# Document extract
+-------+
Not that there wasn’t good news to be had, as June, 1943, dawned.
Our military procedures were structurally improved in order to enable changes of orders in battle to be more efficiently carried out. This would help us to get an attack moving more quickly, even on the fly.
And we continued to load up more reinforcements to flood into the British theatre. Unfortunately, some of them were still across the world, and would take time to arrive. Others, however, were nearby, even if they were the substandard quality garrison divisions.
We needed all the help we could get. We were losing the battle in the Newcastle region, having lost the Battle of Morpath on 1 June. Our flank attack out of Kendal was ended, too, having lost much of its purpose. Those troops needed to rest and review how to best modify their approach with the changed situation.
The situation against the 51st Highlanders in the south could be rather easily handled, if we didn’t have a nearby situation with the British 4th Infantry at Stanraer, on the coast. Or vice versa. Handling both at once was proving a challenge.
We had the British 4th Infantry more or less contained, on the Scottish coast, except that they were just so strong, and our units were relatively light and weak. It was like having a tiger by the tail – you think you’d have some way to control them, but so much power was beyond what we could cope with.
The 22nd Infantry at Wigtown hit the 4th Infantry on their eastern flank, hoping to slow them down and preserve the garrison to the north. Gen. Cassels was a far better commander than those Portuguese generals arrayed against him, and his troops were veterans.
+-------+
# Task requirements
a. Copy the passage of the June 1943 campaign account that begins with the words "And we continued" and ends with "proving a challenge.".
b. According to the June 1943 campaign account, on what date was the Battle of Morpath lost?
Work only from the June 1943 campaign account.

# Given data
+-------+
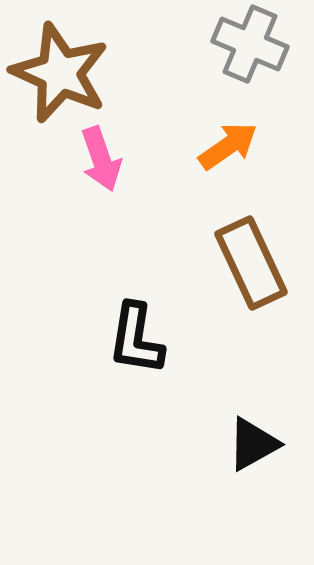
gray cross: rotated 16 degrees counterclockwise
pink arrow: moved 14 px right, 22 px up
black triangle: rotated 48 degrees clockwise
+-------+
# Response list
a.
And we continued to load up more reinforcements to flood into the British theatre. Unfortunately, some of them were still across the world, and would take time to arrive. Others, however, were nearby, even if they were the substandard quality garrison divisions.
We needed all the help we could get. We were losing the battle in the Newcastle region, having lost the Battle of Morpath on 1 June. Our flank attack out of Kendal was ended, too, having lost much of its purpose. Those troops needed to rest and review how to best modify their approach with the changed situation.
The situation against the 51st Highlanders in the south could be rather easily handled, if we didn’t have a nearby situation with the British 4th Infantry at Stanraer, on the coast. Or vice versa. Handling both at once was proving a challenge.

b. 1 June